Involvement of MAP kinase pathways in mTLR2 induction in S49.1 cells.

(A) S49.1 cells were either untreated or treated with PMA plus ionomycin for 2 hours with or without the pretreatment of 10 μmol/L PD98 059 or SB208 530 for 30 minutes. S49.1 cells were also treated with UV irradiation (40 J/m²) and left for 1 hour at 37°C. In some experiments, S49.1 cells constitutively expressing a dominant negative form of JNK1 or H-Ras were treated with PMA plus ionomycin for 2 hours.
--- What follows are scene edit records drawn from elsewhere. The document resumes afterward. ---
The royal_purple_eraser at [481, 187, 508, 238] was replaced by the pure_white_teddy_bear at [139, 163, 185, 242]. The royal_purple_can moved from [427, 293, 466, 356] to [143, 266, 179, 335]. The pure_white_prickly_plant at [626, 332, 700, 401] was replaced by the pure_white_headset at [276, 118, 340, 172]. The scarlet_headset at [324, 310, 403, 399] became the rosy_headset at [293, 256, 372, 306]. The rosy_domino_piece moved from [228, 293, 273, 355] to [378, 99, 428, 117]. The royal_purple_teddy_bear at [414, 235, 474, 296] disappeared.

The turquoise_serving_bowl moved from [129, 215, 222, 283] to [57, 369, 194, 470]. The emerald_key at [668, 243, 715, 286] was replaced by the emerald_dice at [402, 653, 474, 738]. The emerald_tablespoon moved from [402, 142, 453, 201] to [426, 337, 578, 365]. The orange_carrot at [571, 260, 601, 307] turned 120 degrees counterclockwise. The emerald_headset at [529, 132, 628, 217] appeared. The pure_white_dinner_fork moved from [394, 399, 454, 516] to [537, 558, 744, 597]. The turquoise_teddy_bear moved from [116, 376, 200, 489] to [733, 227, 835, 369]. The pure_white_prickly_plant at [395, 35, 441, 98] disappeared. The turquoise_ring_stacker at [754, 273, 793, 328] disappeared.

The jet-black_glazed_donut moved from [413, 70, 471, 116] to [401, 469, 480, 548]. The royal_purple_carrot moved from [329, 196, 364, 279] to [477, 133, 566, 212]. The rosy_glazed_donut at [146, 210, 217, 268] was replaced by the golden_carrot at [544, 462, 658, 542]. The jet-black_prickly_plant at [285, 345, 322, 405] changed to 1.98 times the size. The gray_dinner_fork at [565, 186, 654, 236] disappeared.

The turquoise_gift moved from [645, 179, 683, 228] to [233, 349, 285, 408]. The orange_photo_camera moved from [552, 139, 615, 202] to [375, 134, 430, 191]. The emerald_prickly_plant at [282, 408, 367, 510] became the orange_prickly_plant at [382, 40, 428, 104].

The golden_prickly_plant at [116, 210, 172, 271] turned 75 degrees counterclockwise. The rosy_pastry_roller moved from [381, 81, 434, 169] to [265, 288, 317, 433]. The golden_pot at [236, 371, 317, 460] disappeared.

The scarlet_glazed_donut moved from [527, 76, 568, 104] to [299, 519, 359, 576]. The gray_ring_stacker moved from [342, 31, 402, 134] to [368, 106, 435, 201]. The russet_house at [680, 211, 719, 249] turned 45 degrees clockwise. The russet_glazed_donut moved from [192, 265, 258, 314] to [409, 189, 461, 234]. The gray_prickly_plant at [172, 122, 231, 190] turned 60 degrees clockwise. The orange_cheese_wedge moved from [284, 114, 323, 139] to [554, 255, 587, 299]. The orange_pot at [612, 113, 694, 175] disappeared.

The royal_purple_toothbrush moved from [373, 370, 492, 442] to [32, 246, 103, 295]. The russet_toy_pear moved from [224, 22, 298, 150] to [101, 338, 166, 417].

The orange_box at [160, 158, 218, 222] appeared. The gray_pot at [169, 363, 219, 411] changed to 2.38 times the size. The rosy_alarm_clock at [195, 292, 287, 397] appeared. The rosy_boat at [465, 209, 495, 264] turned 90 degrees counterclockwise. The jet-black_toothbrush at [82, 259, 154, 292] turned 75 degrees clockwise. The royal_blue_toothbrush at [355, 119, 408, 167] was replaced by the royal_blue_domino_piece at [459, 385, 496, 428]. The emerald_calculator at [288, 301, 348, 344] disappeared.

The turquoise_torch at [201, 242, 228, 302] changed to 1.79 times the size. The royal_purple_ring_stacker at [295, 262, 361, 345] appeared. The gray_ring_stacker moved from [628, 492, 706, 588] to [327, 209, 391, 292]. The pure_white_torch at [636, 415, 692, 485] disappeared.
Total RNAs were extracted, and the expression ofmTLR2, mTLR4, and β-actin was examined by semiquantitative RT-PCR. (B) S49.1 cells were pretreated with a series of concentrations of PD98 059 or SB208 530 for 30 minutes followed by treatment with PMA plus ionomycin for 2 hours. Total RNAs were extracted, and the expressions of mTLR2, mTLR4, andβ-actin were examined by semiquantitative RT-PCR. (C) Total RNAs were extracted from S49.1 cells transfected with pEGFP-C1 or pEGFP-MEK1A. Expression of mTLR2 and β-actin was examined by semiquantitative RT-PCR.